(Stored records)
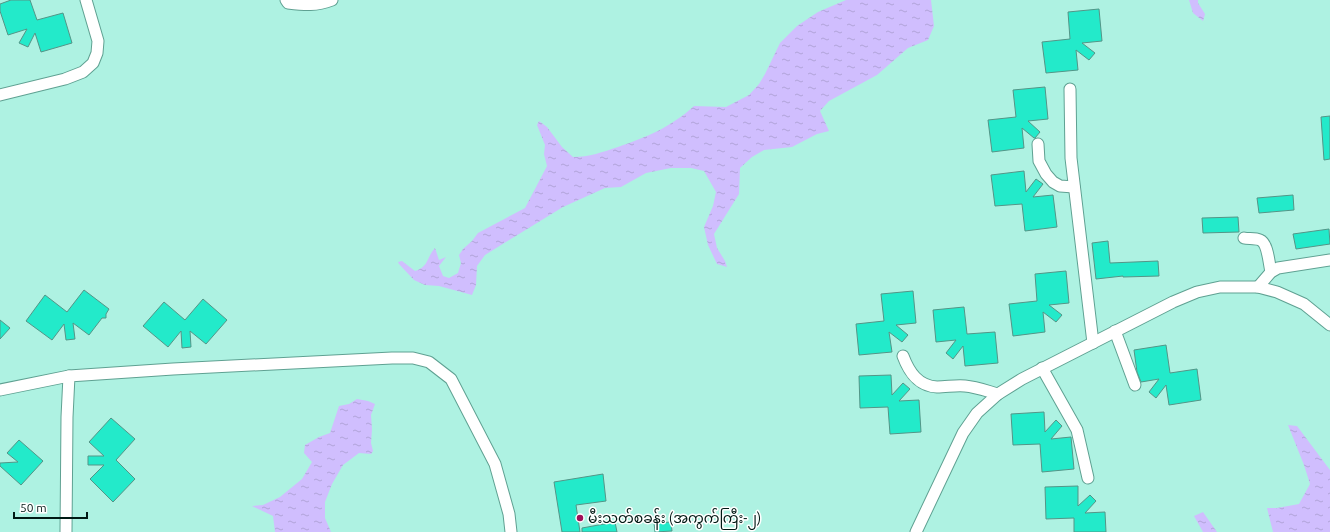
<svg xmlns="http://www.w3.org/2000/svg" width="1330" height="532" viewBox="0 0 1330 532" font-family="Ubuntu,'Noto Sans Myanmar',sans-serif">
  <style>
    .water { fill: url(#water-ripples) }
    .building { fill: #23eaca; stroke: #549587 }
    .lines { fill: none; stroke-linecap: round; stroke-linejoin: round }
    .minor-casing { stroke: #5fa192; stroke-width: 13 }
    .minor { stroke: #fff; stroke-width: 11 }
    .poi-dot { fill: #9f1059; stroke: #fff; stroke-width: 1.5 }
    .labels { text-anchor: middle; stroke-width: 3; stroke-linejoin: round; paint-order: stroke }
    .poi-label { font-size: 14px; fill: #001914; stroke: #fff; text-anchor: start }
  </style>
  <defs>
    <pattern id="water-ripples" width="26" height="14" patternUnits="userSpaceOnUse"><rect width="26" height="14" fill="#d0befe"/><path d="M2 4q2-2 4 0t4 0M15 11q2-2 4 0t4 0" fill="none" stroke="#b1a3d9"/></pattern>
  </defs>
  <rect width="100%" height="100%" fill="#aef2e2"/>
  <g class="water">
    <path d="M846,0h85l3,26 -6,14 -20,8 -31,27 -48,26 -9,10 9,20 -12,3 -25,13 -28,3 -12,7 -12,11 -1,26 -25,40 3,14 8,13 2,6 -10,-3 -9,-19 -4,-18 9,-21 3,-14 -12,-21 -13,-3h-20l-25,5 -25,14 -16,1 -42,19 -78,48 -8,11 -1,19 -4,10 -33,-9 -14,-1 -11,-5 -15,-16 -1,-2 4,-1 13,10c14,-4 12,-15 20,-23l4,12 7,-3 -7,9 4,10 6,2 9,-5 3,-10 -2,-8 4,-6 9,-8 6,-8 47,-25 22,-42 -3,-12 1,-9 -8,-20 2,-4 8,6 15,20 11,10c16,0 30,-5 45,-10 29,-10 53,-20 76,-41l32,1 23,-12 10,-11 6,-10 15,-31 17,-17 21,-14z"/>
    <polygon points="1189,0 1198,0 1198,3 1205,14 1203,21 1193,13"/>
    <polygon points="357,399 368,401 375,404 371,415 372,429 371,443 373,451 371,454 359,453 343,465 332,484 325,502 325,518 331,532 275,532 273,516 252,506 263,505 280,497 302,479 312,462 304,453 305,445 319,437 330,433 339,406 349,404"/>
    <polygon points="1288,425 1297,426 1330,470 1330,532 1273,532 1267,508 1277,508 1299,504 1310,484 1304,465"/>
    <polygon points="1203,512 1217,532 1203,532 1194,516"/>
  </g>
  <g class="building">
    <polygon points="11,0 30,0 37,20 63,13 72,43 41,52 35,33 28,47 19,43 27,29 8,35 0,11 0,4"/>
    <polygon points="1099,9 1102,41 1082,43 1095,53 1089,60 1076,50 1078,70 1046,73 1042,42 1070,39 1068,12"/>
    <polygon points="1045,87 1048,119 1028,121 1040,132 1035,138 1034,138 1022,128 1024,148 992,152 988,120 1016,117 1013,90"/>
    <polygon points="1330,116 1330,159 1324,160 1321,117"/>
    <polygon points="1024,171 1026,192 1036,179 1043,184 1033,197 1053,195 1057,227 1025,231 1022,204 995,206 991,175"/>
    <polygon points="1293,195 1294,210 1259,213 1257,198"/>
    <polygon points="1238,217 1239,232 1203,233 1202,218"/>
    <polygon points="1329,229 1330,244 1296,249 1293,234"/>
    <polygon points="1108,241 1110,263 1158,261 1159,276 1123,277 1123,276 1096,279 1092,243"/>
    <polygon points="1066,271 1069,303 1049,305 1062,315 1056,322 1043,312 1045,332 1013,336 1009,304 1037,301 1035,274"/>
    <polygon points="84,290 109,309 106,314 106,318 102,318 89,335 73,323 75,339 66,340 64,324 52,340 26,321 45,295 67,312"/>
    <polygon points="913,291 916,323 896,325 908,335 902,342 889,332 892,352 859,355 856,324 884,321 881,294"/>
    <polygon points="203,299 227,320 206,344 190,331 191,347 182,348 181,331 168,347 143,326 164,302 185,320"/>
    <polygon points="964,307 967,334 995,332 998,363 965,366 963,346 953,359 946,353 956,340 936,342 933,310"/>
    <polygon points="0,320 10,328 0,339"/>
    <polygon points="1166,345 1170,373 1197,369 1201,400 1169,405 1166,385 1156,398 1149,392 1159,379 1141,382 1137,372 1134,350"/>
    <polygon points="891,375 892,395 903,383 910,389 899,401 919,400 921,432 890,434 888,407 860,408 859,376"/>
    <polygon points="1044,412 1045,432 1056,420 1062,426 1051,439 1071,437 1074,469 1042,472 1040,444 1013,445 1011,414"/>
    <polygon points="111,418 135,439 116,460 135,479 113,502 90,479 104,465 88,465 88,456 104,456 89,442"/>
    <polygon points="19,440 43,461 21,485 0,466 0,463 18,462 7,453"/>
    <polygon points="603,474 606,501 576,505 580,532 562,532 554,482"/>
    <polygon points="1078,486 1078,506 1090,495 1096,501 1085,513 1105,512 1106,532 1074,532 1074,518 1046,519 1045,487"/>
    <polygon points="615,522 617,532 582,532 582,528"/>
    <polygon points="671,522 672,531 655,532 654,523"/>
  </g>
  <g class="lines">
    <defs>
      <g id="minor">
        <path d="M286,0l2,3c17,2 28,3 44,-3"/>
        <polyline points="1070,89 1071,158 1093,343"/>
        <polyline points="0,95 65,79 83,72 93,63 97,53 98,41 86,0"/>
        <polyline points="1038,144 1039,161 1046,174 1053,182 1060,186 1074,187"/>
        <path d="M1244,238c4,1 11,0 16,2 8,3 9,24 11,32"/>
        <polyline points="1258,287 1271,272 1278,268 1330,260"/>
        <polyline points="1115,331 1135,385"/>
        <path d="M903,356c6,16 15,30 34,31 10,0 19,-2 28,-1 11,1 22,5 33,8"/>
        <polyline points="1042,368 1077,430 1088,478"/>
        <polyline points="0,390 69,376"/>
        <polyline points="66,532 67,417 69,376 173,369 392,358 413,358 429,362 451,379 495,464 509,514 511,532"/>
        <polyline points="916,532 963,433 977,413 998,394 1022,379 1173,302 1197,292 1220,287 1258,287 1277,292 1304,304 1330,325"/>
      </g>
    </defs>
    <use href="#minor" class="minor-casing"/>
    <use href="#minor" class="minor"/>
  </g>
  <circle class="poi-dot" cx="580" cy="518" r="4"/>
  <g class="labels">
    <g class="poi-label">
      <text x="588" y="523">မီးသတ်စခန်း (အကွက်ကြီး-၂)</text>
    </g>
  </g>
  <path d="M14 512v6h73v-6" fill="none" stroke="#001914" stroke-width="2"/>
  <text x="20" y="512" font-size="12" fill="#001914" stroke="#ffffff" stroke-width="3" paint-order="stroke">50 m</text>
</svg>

* [Directions]: Repeat the records above word for word, keeping no pictures in the copy.

* [Solution for this exercise]:
<svg xmlns="http://www.w3.org/2000/svg" width="1330" height="532" viewBox="0 0 1330 532" font-family="Ubuntu,'Noto Sans Myanmar',sans-serif">
  <style>
    .water { fill: url(#water-ripples) }
    .building { fill: #23eaca; stroke: #549587 }
    .lines { fill: none; stroke-linecap: round; stroke-linejoin: round }
    .minor-casing { stroke: #5fa192; stroke-width: 13 }
    .minor { stroke: #fff; stroke-width: 11 }
    .poi-dot { fill: #9f1059; stroke: #fff; stroke-width: 1.5 }
    .labels { text-anchor: middle; stroke-width: 3; stroke-linejoin: round; paint-order: stroke }
    .poi-label { font-size: 14px; fill: #001914; stroke: #fff; text-anchor: start }
  </style>
  <defs>
    <pattern id="water-ripples" width="26" height="14" patternUnits="userSpaceOnUse"><rect width="26" height="14" fill="#d0befe"/><path d="M2 4q2-2 4 0t4 0M15 11q2-2 4 0t4 0" fill="none" stroke="#b1a3d9"/></pattern>
  </defs>
  <rect width="100%" height="100%" fill="#aef2e2"/>
  <g class="water">
    <path d="M846,0h85l3,26 -6,14 -20,8 -31,27 -48,26 -9,10 9,20 -12,3 -25,13 -28,3 -12,7 -12,11 -1,26 -25,40 3,14 8,13 2,6 -10,-3 -9,-19 -4,-18 9,-21 3,-14 -12,-21 -13,-3h-20l-25,5 -25,14 -16,1 -42,19 -78,48 -8,11 -1,19 -4,10 -33,-9 -14,-1 -11,-5 -15,-16 -1,-2 4,-1 13,10c14,-4 12,-15 20,-23l4,12 7,-3 -7,9 4,10 6,2 9,-5 3,-10 -2,-8 4,-6 9,-8 6,-8 47,-25 22,-42 -3,-12 1,-9 -8,-20 2,-4 8,6 15,20 11,10c16,0 30,-5 45,-10 29,-10 53,-20 76,-41l32,1 23,-12 10,-11 6,-10 15,-31 17,-17 21,-14z"/>
    <polygon points="1189,0 1198,0 1198,3 1205,14 1203,21 1193,13"/>
    <polygon points="357,399 368,401 375,404 371,415 372,429 371,443 373,451 371,454 359,453 343,465 332,484 325,502 325,518 331,532 275,532 273,516 252,506 263,505 280,497 302,479 312,462 304,453 305,445 319,437 330,433 339,406 349,404"/>
    <polygon points="1288,425 1297,426 1330,470 1330,532 1273,532 1267,508 1277,508 1299,504 1310,484 1304,465"/>
    <polygon points="1203,512 1217,532 1203,532 1194,516"/>
  </g>
  <g class="building">
    <polygon points="11,0 30,0 37,20 63,13 72,43 41,52 35,33 28,47 19,43 27,29 8,35 0,11 0,4"/>
    <polygon points="1099,9 1102,41 1082,43 1095,53 1089,60 1076,50 1078,70 1046,73 1042,42 1070,39 1068,12"/>
    <polygon points="1045,87 1048,119 1028,121 1040,132 1035,138 1034,138 1022,128 1024,148 992,152 988,120 1016,117 1013,90"/>
    <polygon points="1330,116 1330,159 1324,160 1321,117"/>
    <polygon points="1024,171 1026,192 1036,179 1043,184 1033,197 1053,195 1057,227 1025,231 1022,204 995,206 991,175"/>
    <polygon points="1293,195 1294,210 1259,213 1257,198"/>
    <polygon points="1238,217 1239,232 1203,233 1202,218"/>
    <polygon points="1329,229 1330,244 1296,249 1293,234"/>
    <polygon points="1108,241 1110,263 1158,261 1159,276 1123,277 1123,276 1096,279 1092,243"/>
    <polygon points="1066,271 1069,303 1049,305 1062,315 1056,322 1043,312 1045,332 1013,336 1009,304 1037,301 1035,274"/>
    <polygon points="84,290 109,309 106,314 106,318 102,318 89,335 73,323 75,339 66,340 64,324 52,340 26,321 45,295 67,312"/>
    <polygon points="913,291 916,323 896,325 908,335 902,342 889,332 892,352 859,355 856,324 884,321 881,294"/>
    <polygon points="203,299 227,320 206,344 190,331 191,347 182,348 181,331 168,347 143,326 164,302 185,320"/>
    <polygon points="964,307 967,334 995,332 998,363 965,366 963,346 953,359 946,353 956,340 936,342 933,310"/>
    <polygon points="0,320 10,328 0,339"/>
    <polygon points="1166,345 1170,373 1197,369 1201,400 1169,405 1166,385 1156,398 1149,392 1159,379 1141,382 1137,372 1134,350"/>
    <polygon points="891,375 892,395 903,383 910,389 899,401 919,400 921,432 890,434 888,407 860,408 859,376"/>
    <polygon points="1044,412 1045,432 1056,420 1062,426 1051,439 1071,437 1074,469 1042,472 1040,444 1013,445 1011,414"/>
    <polygon points="111,418 135,439 116,460 135,479 113,502 90,479 104,465 88,465 88,456 104,456 89,442"/>
    <polygon points="19,440 43,461 21,485 0,466 0,463 18,462 7,453"/>
    <polygon points="603,474 606,501 576,505 580,532 562,532 554,482"/>
    <polygon points="1078,486 1078,506 1090,495 1096,501 1085,513 1105,512 1106,532 1074,532 1074,518 1046,519 1045,487"/>
    <polygon points="615,522 617,532 582,532 582,528"/>
    <polygon points="671,522 672,531 655,532 654,523"/>
  </g>
  <g class="lines">
    <defs>
      <g id="minor">
        <path d="M286,0l2,3c17,2 28,3 44,-3"/>
        <polyline points="1070,89 1071,158 1093,343"/>
        <polyline points="0,95 65,79 83,72 93,63 97,53 98,41 86,0"/>
        <polyline points="1038,144 1039,161 1046,174 1053,182 1060,186 1074,187"/>
        <path d="M1244,238c4,1 11,0 16,2 8,3 9,24 11,32"/>
        <polyline points="1258,287 1271,272 1278,268 1330,260"/>
        <polyline points="1115,331 1135,385"/>
        <path d="M903,356c6,16 15,30 34,31 10,0 19,-2 28,-1 11,1 22,5 33,8"/>
        <polyline points="1042,368 1077,430 1088,478"/>
        <polyline points="0,390 69,376"/>
        <polyline points="66,532 67,417 69,376 173,369 392,358 413,358 429,362 451,379 495,464 509,514 511,532"/>
        <polyline points="916,532 963,433 977,413 998,394 1022,379 1173,302 1197,292 1220,287 1258,287 1277,292 1304,304 1330,325"/>
      </g>
    </defs>
    <use href="#minor" class="minor-casing"/>
    <use href="#minor" class="minor"/>
  </g>
  <circle class="poi-dot" cx="580" cy="518" r="4"/>
  <g class="labels">
    <g class="poi-label">
      <text x="588" y="523">မီးသတ်စခန်း (အကွက်ကြီး-၂)</text>
    </g>
  </g>
  <path d="M14 512v6h73v-6" fill="none" stroke="#001914" stroke-width="2"/>
  <text x="20" y="512" font-size="12" fill="#001914" stroke="#ffffff" stroke-width="3" paint-order="stroke">50 m</text>
</svg>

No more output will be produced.